··· Document excerpt
By Nick Licata – Images by Patrick Lauder
Like many kids who came of age in the ’80s, Glenn Peralta’s destiny was quietly written somewhere between a mixtape and a set of Cragars. Those teenage years, heavy with influence and ambition, have a way of hardwiring the brain. Music dictates the clothes, the hair, and the attitude. Cars, when the right one appears at the right moment, become something deeper. For Glenn, the spark came from both bloodline and backyard.
“In the early ’80s my uncles had several classic muscle cars,” Glenn recalls. “That definitely fueled my interest. But there was also this Camaro in my neighborhood, owned by a teenager down the street. Every day on my paper route, I’d ride past it and slow down, just to look.”
It was a 1969 Camaro, sitting quietly in a driveway, doing what Camaros do best: haunting the imagination. Glenn was 14, delivering papers, counting tips, and stopping often to ask the same question. Is it for sale?
For a very long time, the answer was no. Then one afternoon, it changed.
······
**Short task a:**
Substitute "one simple question" for "the same question" while writing out everything from "It was a 1969" down to "afternoon, it changed." in the Camaro article.
··· Data for the task
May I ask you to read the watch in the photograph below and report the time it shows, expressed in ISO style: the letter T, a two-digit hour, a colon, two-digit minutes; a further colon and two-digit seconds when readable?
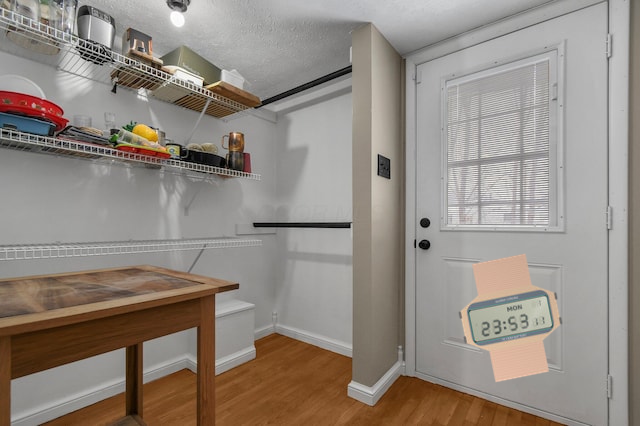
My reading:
T23:53:11
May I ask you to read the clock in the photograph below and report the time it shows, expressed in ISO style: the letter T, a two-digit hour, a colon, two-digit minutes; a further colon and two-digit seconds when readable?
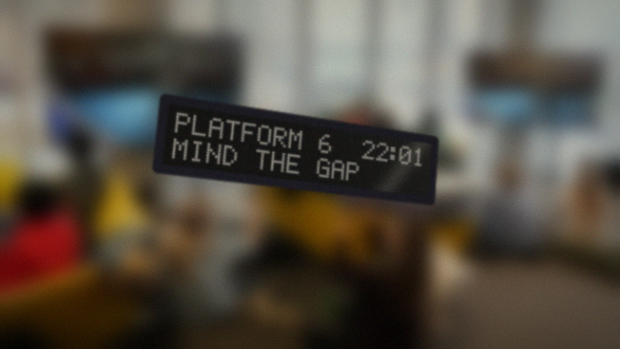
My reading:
T22:01
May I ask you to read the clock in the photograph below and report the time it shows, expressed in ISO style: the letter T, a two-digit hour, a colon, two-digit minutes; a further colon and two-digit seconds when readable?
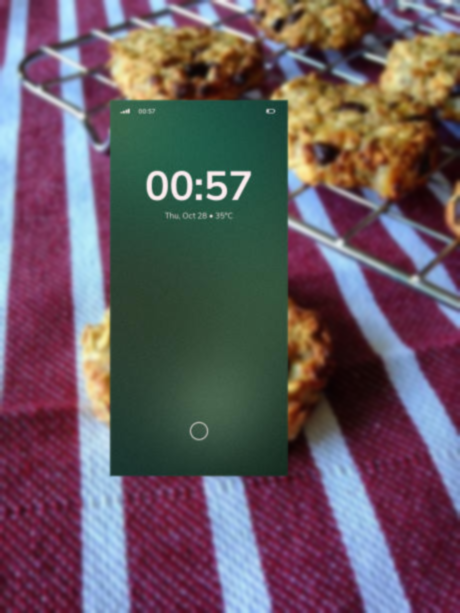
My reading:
T00:57
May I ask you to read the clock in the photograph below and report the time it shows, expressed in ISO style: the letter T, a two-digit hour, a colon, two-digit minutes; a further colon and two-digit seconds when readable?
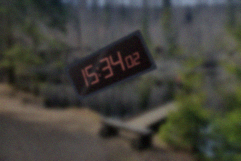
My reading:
T15:34
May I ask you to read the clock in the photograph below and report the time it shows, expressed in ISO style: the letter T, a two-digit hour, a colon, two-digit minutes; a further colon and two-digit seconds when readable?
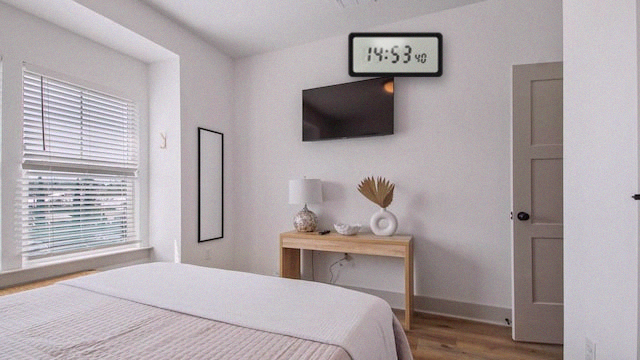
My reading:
T14:53:40
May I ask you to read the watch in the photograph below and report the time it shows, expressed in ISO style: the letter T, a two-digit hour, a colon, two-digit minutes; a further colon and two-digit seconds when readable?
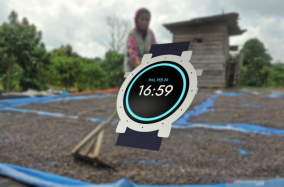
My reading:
T16:59
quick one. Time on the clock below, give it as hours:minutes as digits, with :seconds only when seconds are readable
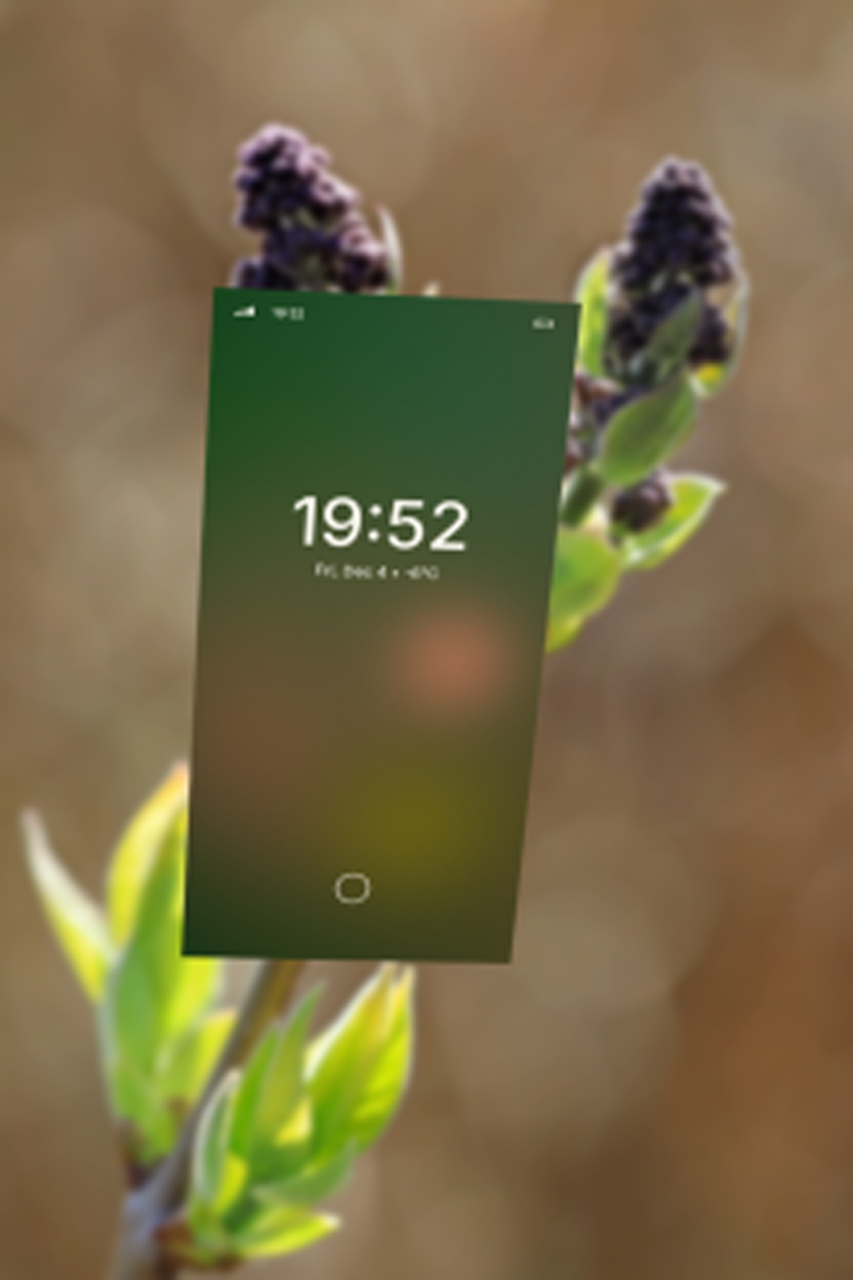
19:52
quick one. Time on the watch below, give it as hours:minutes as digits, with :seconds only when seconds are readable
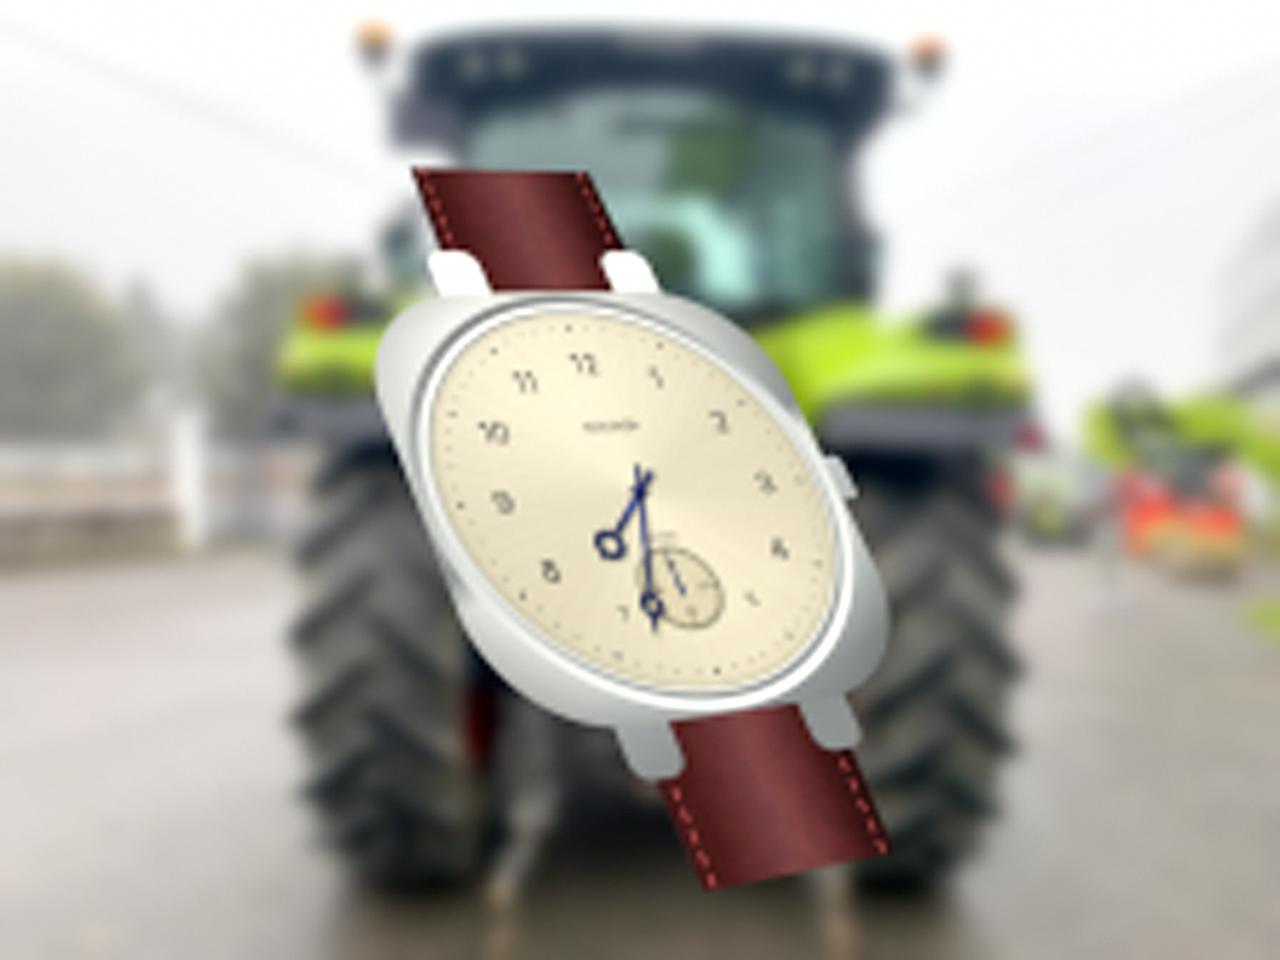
······
**Short task b:**
Pick out each row that contains the word "with", where case counts.

**Exercise result a:**
It was a 1969 Camaro, sitting quietly in a driveway, doing what Camaros do best: haunting the imagination. Glenn was 14, delivering papers, counting tips, and stopping often to ask one simple question. Is it for sale?
For a very long time, the answer was no. Then one afternoon, it changed.

**Exercise result b:**
quick one. Time on the clock below, give it as hours:minutes as digits, with :seconds only when seconds are readable
quick one. Time on the watch below, give it as hours:minutes as digits, with :seconds only when seconds are readable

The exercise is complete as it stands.